The implementation is a drop-in replacement for the standard CFG sampling loop. Below is the core logic in Python-style pseudocode.

def rectified_cfgpp_sample(model, prompt, num_steps=28, lambda_max=3.5, gamma=1.5):
    """Rectified-CFG++ sampling loop for flow models."""
    # Initialize from noise
    x = torch.randn(1, C, H, W)
    dt = 1.0 / num_steps

    # Timesteps from t=1 (noise) to t=0 (data)
    timesteps = torch.linspace(1.0, 0.0, num_steps + 1)

    for i in range(num_steps):
        t = timesteps[i]

        # Adaptive guidance schedule: alpha(t) = lambda_max * (1-t)^gamma
        alpha = lambda_max * (1.0 - t) ** gamma

        # --- PREDICTOR: half-step along conditional flow ---
        v_cond = model(x, t, prompt=prompt)
        x_mid = x + (dt / 2) * v_cond
        t_mid = t - dt / 2

        # --- EVALUATE at midpoint ---
        v_cond_mid = model(x_mid, t_mid, prompt=prompt)
        v_uncond_mid = model(x_mid, t_mid, prompt=None)

        # --- CORRECTOR: anchored guidance ---
        guidance = v_cond_mid - v_uncond_mid
        v_hat = v_cond + alpha * guidance

        # --- ODE UPDATE ---
        x = x + dt * v_hat

    return x

A few implementation notes:

  • NFE cost: Each step requires 3 model evaluations (one conditional at current, one conditional at midpoint, one unconditional at midpoint).

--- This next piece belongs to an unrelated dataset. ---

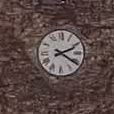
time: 2:20
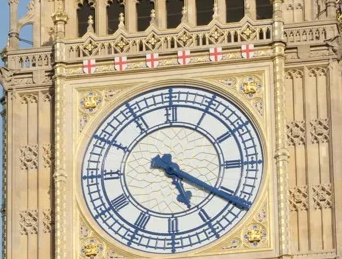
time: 5:20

This is 1.5x the cost of standard CFG (2 evals per step). In practice, you can often reduce the step count by 30-40% at matched quality, so total cost is comparable.
  • Hyperparameters: \(\lambda_{\max} \in [2.5, 4.0]\) and \(\gamma \in [1.0, 2.0]\) cover the useful range. Start with \(\lambda_{\max} = 3.5, \gamma = 1.5\) as defaults.
  • Compatibility: Works with any flow model that supports conditional and unconditional forward passes. Tested on Flux, SD3, SD3.5, and Lumina-Next without modification.

References

  1. Liu et al., Flow Straight and Fast: Learning to Generate and Transfer Data with Rectified Flow, 2022.
  2. Lipman et al., Flow Matching for Generative Modeling, 2022.
  3. Ho and Salimans, Classifier-Free Diffusion Guidance, 2022.
  4. Chung et al., CFG++: Manifold-constrained Classifier Free Guidance for Diffusion Models, 2024.
  5. Saini et al., Rectified-CFG++ for Flow-Based Models, NeurIPS 2025.
  6. Esser et al., Scaling Rectified Flow Transformers for High-Resolution Image Synthesis (Stable Diffusion 3), 2024.
  7. Black Forest Labs, Flux.1, 2024.